Savas yoldaşın ardından söz alan Yannis Aggelis yoldaşımız, Yunanistan ve Avrupa’da ekonomik krizden, krizin yarattığı koşullardan bahsetti. Aynı zamanda EEK’in Yunan solu içindeki müdahalesinden söz eden yoldaşımız, seçimlerden çıkartılması gereken dersin işçi hareketi içinde EEK’in etkisinin olduğu ve müdahale etmesinin gerekliliği olduğunu söyledi.

Konuşmalarından ardından akşam tartışma grupları sabah oturumunda üzerinde durulan konuları tartıştı.

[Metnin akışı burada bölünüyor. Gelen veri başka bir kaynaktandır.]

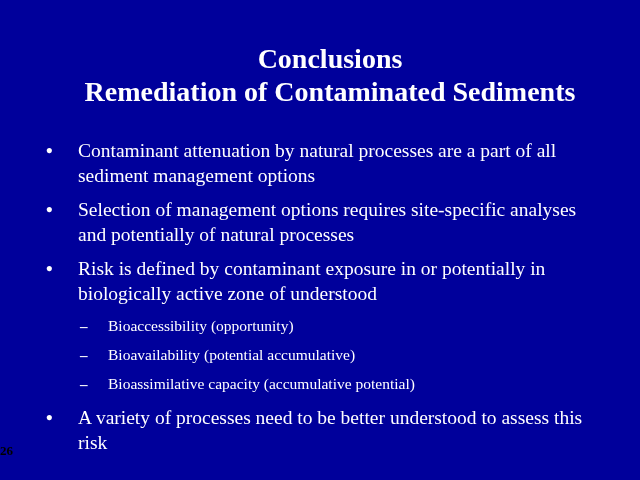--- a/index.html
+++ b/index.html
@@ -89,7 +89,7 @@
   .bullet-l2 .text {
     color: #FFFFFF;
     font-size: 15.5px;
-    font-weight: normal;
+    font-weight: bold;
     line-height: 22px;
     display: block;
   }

Ertesi gün yapılan kampın son oturumunda kamp süresince oturumlarda yapılan sunumlar üzerine tartışan grupların temsilcileri, çıkarttıkları sonuçları anlattıkları birer sunum yaptılar. Ardından Savas yoldaşımız EEK’in 14. eğitim kampının sonuçlarının bir özetini yaptı. Kampa katılan bütün yoldaşları, uluslararası delegeleri, bütün dünyada işçi sınıfının zaferi için savaşmaya çağırdı. Dinleyicilerin coşku ve alkışlarla karşıladığı kapanış konuşmasının ardından kamp, yoldaşlık duygularını ve mücadeleyi büyütme sözüyle sona erdi.